Visualization Lenses for Time-Binned AOI Occupancy in Eye-Tracking Analysis
Contribution
Frames aggregate AOI analysis as a small design space: the questions asked of cohort gaze data reduce to three task families—reading magnitude, judging which AOI leads in each bin, and spotting matrix-level structure such as sparsity or synchrony—which, by graphical-perception theory, no single chart serves well.
Characterizes four established chart types (Stream, Ridgeline, Distribution, Heatmap) by their trade-offs for AOI data rather than as novelties, naming where each misleads: the streamgraph’s moving baseline, the lost part-to-whole sense of separated ridgelines, the broken object permanence of per-bin reordering, and color’s weak channel for magnitude.

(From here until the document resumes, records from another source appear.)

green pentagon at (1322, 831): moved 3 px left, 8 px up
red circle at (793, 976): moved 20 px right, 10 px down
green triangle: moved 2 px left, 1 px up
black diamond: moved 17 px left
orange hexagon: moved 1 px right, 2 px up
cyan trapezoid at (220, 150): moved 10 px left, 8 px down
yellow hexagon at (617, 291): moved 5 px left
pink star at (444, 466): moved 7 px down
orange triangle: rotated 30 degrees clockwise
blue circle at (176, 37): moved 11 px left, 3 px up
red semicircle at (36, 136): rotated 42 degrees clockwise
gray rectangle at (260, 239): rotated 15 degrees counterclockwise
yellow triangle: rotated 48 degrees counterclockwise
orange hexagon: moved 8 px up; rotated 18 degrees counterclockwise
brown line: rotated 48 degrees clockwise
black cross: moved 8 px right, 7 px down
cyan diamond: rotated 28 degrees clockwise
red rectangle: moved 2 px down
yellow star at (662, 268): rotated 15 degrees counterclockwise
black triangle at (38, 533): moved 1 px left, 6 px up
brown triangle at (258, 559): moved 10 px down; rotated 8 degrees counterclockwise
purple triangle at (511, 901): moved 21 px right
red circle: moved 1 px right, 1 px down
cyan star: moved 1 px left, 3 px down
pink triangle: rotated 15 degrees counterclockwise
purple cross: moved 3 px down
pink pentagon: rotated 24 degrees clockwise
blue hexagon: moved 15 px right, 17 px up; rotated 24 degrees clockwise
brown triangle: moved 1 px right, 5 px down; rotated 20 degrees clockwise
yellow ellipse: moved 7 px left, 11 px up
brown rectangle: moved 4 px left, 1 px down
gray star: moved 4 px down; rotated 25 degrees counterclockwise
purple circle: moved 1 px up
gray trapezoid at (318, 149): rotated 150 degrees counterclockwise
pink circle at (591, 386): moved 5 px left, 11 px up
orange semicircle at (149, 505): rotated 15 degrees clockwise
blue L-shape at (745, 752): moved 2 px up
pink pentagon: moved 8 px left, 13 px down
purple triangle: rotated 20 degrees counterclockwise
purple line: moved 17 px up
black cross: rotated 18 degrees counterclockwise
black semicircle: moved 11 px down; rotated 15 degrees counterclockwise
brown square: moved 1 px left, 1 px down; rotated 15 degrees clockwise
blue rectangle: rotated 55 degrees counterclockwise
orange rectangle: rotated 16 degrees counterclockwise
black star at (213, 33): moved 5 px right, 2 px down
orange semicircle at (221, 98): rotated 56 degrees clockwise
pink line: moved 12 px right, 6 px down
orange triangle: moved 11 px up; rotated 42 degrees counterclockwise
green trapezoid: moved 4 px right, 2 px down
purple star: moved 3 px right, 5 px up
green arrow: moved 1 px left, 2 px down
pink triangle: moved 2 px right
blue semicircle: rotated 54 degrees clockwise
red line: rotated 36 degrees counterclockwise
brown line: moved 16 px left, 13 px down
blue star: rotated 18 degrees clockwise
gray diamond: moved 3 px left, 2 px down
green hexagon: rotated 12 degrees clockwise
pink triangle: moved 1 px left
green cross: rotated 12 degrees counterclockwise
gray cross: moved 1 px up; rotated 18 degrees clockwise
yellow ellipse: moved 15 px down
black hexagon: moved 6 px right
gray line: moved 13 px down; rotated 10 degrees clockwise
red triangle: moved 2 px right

Keeps one deliberately simple quantity behind all four views—the share of the cohort fixating each AOI per time bin—so changing the chart never changes the numbers. The contribution is the discipline of one substrate, four projections; not the (elementary) quantity itself.
Couples the aggregate views with participant-level scarf plots in one workspace, so an analyst moves from a cohort pattern straight to the individuals behind it—overview to detail—without re-exporting data or switching tools.
Supports reproducible exploration by exporting the full analytic state—data, layout, filters, parameters, tool version—so a configuration can be reopened and shared, closing the documentation gap that makes no-code tools hard to reproduce.
Treats honest scoping as part of the contribution: it states what aggregation discards (scanpath order, transitions, individual differences—so a split cohort can look uniform) and what the views are sensitive to (bin width, AOI definition), positioning them as hypothesis-generating rather than confirmatory.
Publication properties
Citation
Vojtechovska, M., Beitlova, M., & Popelka, S. (2026). Visualization Lenses for Time-Binned AOI Occupancy in Eye-Tracking Analysis. In Proceedings of the 2026 Symposium on Eye Tracking Research and Applications (ETRA 2026). ACM. https://doi.org/10.1145/3797246.3805723
Authors
Year
2026
Journal
Proceedings of the 2026 Symposium on Eye Tracking Research and Applications
Original language
EN
Abstract
Questions addressed
Q: How do you summarize where a whole group looked over time, when a scarf plot only shows one person?
A: You move from individual traces to a cohort summary: divide the recording into equal time bins and record what share of the group fixated each area of interest in each bin. Plotting that share over time shows how collective attention shifts—shared phases, hand-offs between elements. The price is the loss of each person’s exact scanpath; order and transitions stay in the individual scarf plots, so the two are meant to be read together.
Q: Why use several different charts for the same aggregated eye-tracking data instead of one?
A: Because the questions differ and, by graphical-perception research, no single encoding answers them all well. A stacked silhouette captures overall engagement but reads one AOI’s values poorly; separated curves read precisely but hide the part-to-whole picture; rank, dominance, and sparsity need yet other layouts. Several views of the same numbers let the analyst match the encoding to the question instead of forcing one chart to do everything.
Q: Stream, Ridgeline, Distribution, Heatmap—which question does each one answer best?
A: Stream (a centered streamgraph) is the overview: overall engagement and big shifts in how attention is split. Ridgeline (separate curves on a shared scale) follows one AOI and shows when it peaks. Distribution (bars re-sorted by size each bin) shows which AOI leads and when the lead changes. Heatmap (a color grid of AOI × time) handles many AOIs at once—empty stretches, moments when several light up together—where height- or area-based charts get too crowded.
Q: What does aggregate AOI visualization throw away, and when does that matter?
A: Summing across people discards scanpath order and transitions, and—most importantly—averages away individual differences: a cohort split into two strategies (half fixate an element intensely, half ignore it) can look like moderate, uniform interest. Results also depend on choices made beforehand—bin width and how the AOIs were drawn. So treat these views as a way to generate hypotheses, then check them against individual data and alternative settings.
Q: Why can a cohort’s attention add up to less than 100% at a given moment?
A: Only fixations inside a defined AOI count toward the total. Saccades, blinks, lost tracking, looks at unmapped regions, and participants who already finished contribute nothing, so a bin can sum to well under 100%. The views keep this visible rather than hiding it—in the Stream the silhouette thins and tapers toward the end—because it carries real information about saccadic phases, data quality, and who is still on task.
Q: If streamgraphs and heatmaps already exist, what is actually new here?
A: Not the charts, and not the underlying number—the share of a group fixating each AOI per bin is deliberately simple. What the paper adds is the reasoning around them: a clear map from question to encoding, an honest account of where each encoding misleads, and the integration of all four with individual scarf plots and exportable, reproducible state in one open-source tool. The value is the design knowledge and the workflow, not the novelty of the visual forms.